Adam Nicholson is group pre-construction director at McLaren Construction
One area of the Building Safety Act with obvious potential to transform the character of the construction industry is the competency requirement placed on site operatives.
The Hackitt Review described a fragmented industry of competing competency frameworks, and installers failing to understand how to achieve good quality work, how their work related to other disciplines and how it contributed to the safety of the building as a whole.
Part of the cultural change required by the Hackitt Review is that individuals in technical and crafts groups are self-aware, honest about their own competencies and not ashamed or afraid to ask for training where they know they need it.
Who can do the job?
As the new regime takes shape over the next 18 months from the Building Safety Act becoming law, anyone involved in building work must now be competent to do their job properly. That means having the skills, knowledge, experience and behaviour necessary for the role.
The act’s requirements are arguably most challenging for craft groups linked to package management, supervision regimes and individual competency records.
“An updated set of regulations will provide detail requiring those carrying out building work to notify the relevant people when they are no longer competent for their roles”
A main contractor needs to be able to spot the inadequacies in a subcontractor’s people, not just their own. Does a bricklayer have the competency to install passive fire protection in a cavity, for example?
The cultural change, training, metrics, tools and resources applied to health and safety now need to be applied to technical competency. But the new regime goes much further in a belt-and-braces structure of pre-qualification, competency frameworks, guidance, accreditations and statutory oversight.
An updated set of regulations will provide detail requiring those carrying out building work to notify the relevant people when they are no longer competent for their roles or work arises for which they do not have the competence.
For higher-risk buildings, the government intends to provide guidance on the skills, knowledge, experience, and behaviour and organisational capability needed, and it is working with the British Standards Institution to create a suite of national competence standards.
A statutory Industry Competence Committee will be established within the Building Safety Regulator to support the industry’s own work to raise competence. It will monitor and help to improve industry competence, publishing guidance, and advising the industry and the Building Safety Regulator.
Professional and trade bodies have been challenged to develop ways for their members to demonstrate their competence, with robust assurance processes.
Organisations must have appropriate management systems, processes, policies and resources. A set of standards covering the competency requirements for the statutory Principal Contractor role should be available in mid-2022.

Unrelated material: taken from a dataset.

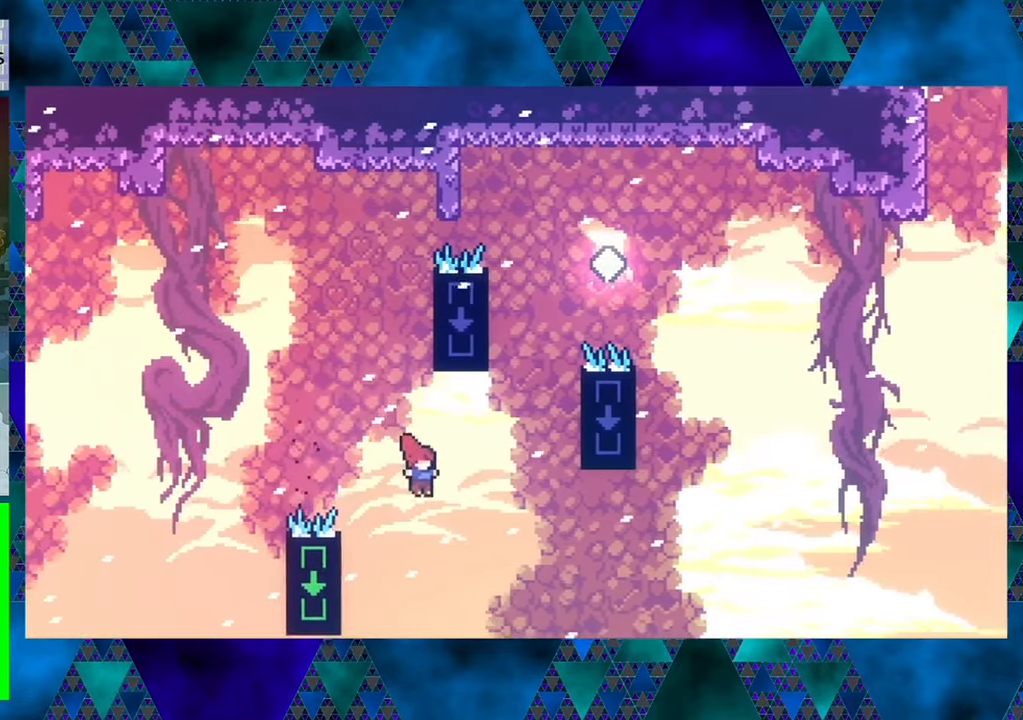
{"buttons": ["R1", "DPAD_RIGHT"], "left_stick": "center", "events": [[33, "Y", "down"], [200, "Y", "up"], [450, "DPAD_UP", "up"]]}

Competency tracking platforms linked with learning management systems and competency passporting are key tools in delivering the expectations of the act.

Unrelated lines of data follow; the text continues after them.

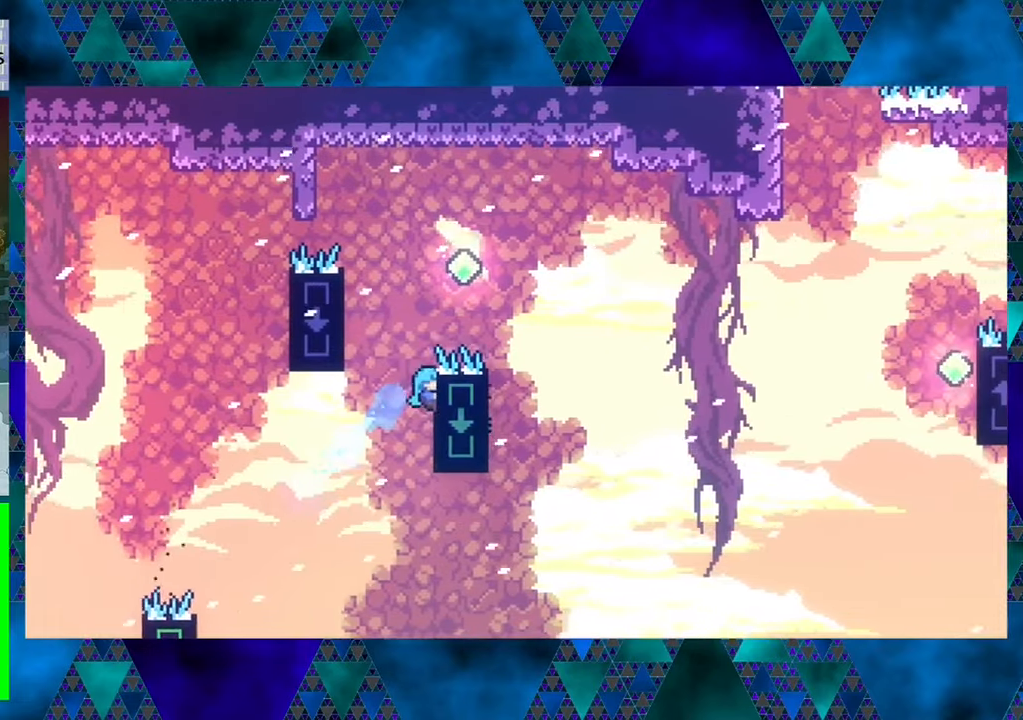
{"buttons": ["R1", "DPAD_LEFT"], "left_stick": "center", "events": [[100, "DPAD_LEFT", "down"], [100, "DPAD_RIGHT", "up"], [117, "B", "down"], [383, "B", "up"]]}
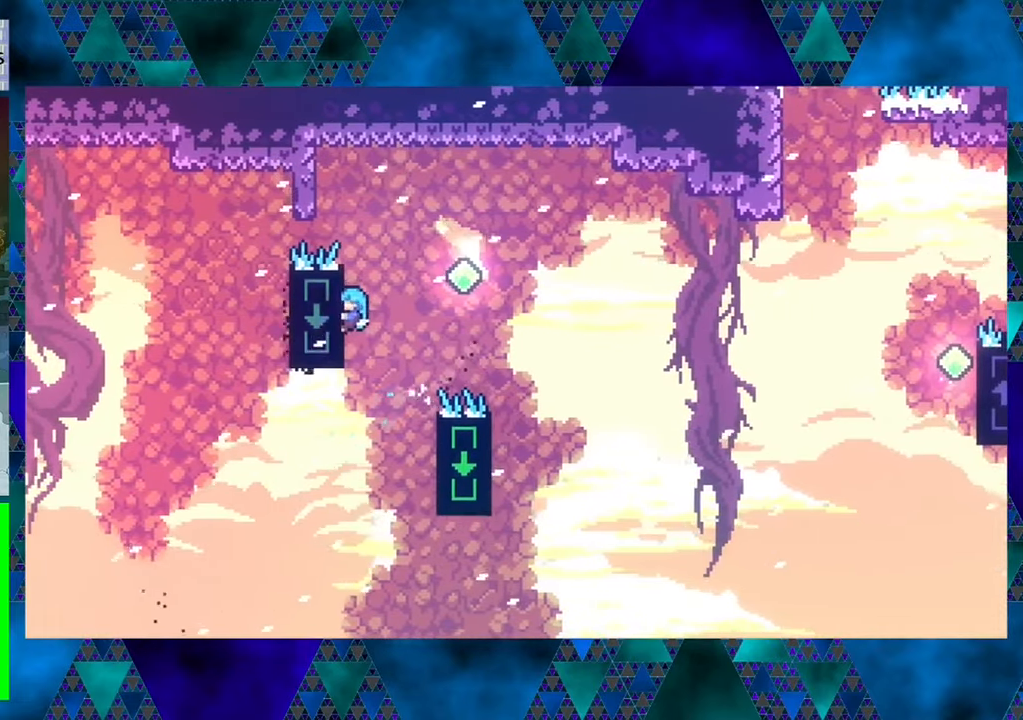
{"buttons": ["R1", "DPAD_RIGHT"], "left_stick": "center", "events": [[17, "DPAD_LEFT", "up"], [33, "B", "down"], [33, "DPAD_RIGHT", "down"], [267, "B", "up"]]}
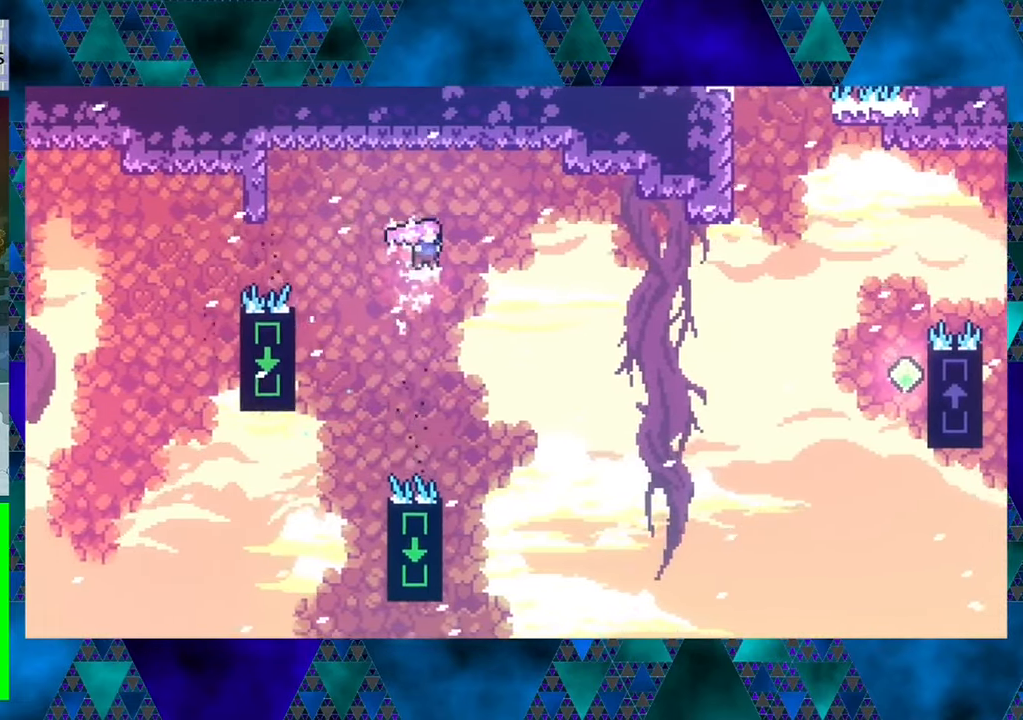
{"buttons": ["R1", "DPAD_UP", "DPAD_RIGHT"], "left_stick": "center", "events": [[83, "DPAD_UP", "down"], [233, "Y", "down"], [467, "Y", "up"]]}
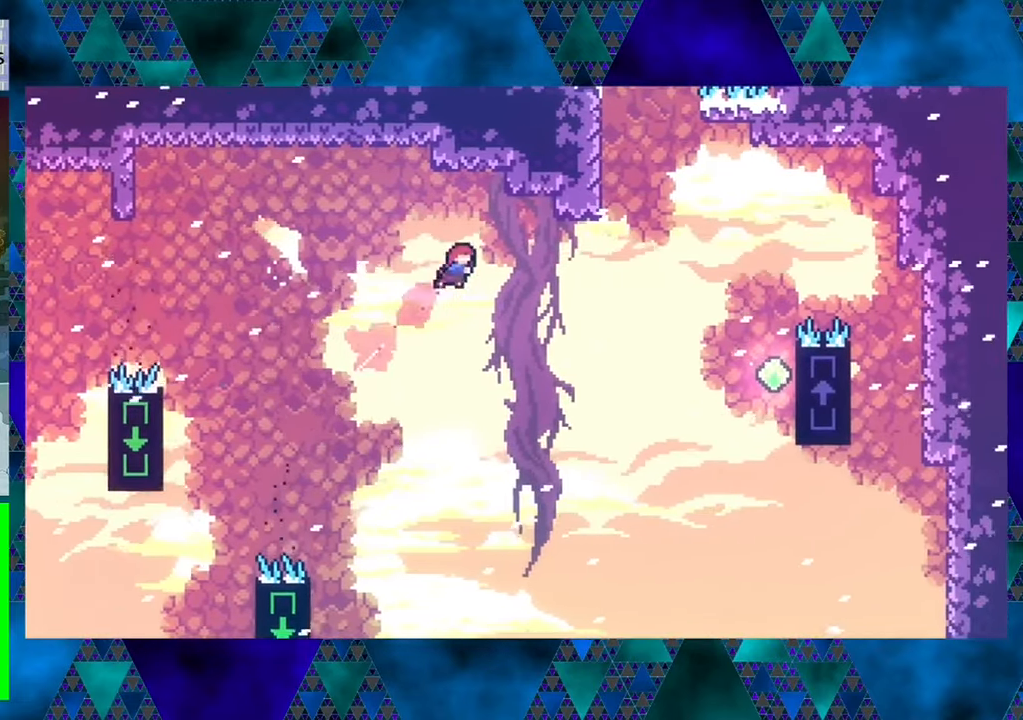
{"buttons": ["R1", "DPAD_UP", "DPAD_RIGHT"], "left_stick": "center", "events": []}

Main contractors must recognise their role in supporting the upskilling of all groups, with particular support for craft groups. A toolbox talk is a good starting point, but far more thorough supervision and validation is going to be required.
Competency goes beyond the abilities of a skilled tradesperson. Individuals also need to understand key hold points for their trade package, and the digital inspection and verification process necessary to satisfy the requirements of the Golden Thread.
This isn’t a charter for excluding the inexperienced from site. Individuals being trained in building work are exempt, provided they are appropriately supervised by a competent individual.
Much can be achieved through buddying on site. Those with recent training and data-management skills can be buddied with those with experience. Learning should be a two-way process.
The new regime presents an even greater recruitment challenge for the industry at a time of labour shortages, but the potential to transform our industry must be obvious. An individual operative will not only be more comprehensively trained than they were before, but they will have the competency passport to prove their skills and knowledge. That should prove empowering. In raising the status of operative roles, it could even support recruitment in the medium term.